The forums where people argued about obscure things because they cared about those things: many are still technically there, but the people have moved or the culture changed or the SEO spam swamped the signal. The personal blogs where people wrote for nobody in particular because they had something to say: most are gone, orphaned, or replaced by Substacks optimized for subscriber counts. The comment sections where conversation happened: taken over by the same outrage cycle as everything else, or killed off by publishers who found them more trouble than they were worth.

What we're left with is an internet that is technically very much alive. Billions of posts. Infinite scroll. More content than any person could consume in a thousand lifetimes. And somehow, less and less of it feels like it came from a person who wanted to tell you something.

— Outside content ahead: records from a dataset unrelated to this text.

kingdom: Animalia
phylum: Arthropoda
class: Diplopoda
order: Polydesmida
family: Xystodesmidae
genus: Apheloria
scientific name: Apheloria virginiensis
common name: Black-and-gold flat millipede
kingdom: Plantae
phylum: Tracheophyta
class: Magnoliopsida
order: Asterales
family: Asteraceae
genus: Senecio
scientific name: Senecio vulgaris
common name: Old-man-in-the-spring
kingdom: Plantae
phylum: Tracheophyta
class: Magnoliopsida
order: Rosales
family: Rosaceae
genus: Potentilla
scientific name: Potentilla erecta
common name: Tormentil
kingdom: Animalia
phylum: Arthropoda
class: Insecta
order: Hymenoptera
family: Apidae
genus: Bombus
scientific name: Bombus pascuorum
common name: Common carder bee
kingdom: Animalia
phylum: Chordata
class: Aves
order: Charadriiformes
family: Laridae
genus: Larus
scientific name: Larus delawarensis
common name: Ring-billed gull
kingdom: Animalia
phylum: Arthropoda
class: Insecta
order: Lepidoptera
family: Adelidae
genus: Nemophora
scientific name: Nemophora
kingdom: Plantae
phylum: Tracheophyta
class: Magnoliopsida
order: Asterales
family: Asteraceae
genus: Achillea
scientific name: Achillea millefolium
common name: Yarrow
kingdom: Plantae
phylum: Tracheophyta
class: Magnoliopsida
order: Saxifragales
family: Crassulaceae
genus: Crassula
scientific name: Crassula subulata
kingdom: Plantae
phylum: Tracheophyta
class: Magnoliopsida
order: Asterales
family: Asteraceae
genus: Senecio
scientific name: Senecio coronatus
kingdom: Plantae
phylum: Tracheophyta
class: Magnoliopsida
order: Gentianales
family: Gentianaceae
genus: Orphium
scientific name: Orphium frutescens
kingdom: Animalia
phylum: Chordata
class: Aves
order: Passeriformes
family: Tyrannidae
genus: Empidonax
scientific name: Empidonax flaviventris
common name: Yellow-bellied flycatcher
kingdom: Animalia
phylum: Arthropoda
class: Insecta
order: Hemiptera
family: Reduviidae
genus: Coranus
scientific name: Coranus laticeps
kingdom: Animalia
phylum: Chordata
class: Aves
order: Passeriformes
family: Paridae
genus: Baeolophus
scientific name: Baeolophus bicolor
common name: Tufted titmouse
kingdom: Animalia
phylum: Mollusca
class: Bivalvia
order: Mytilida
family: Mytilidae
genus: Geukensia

That's not a conspiracy. Nobody planned it. It's what happens when you take human communication, wire it to attention metrics, hand the distribution to a handful of companies whose revenue depends on keeping you looking, and run the whole thing for two decades at planetary scale.

The theory is that we're browsing through a ghost town. The reality is more complicated and less comforting: we built the ghost town ourselves, one engagement-optimized post at a time, and we're still building it, and most of us keep showing up because where else are you going to go.

That's the part worth thinking about.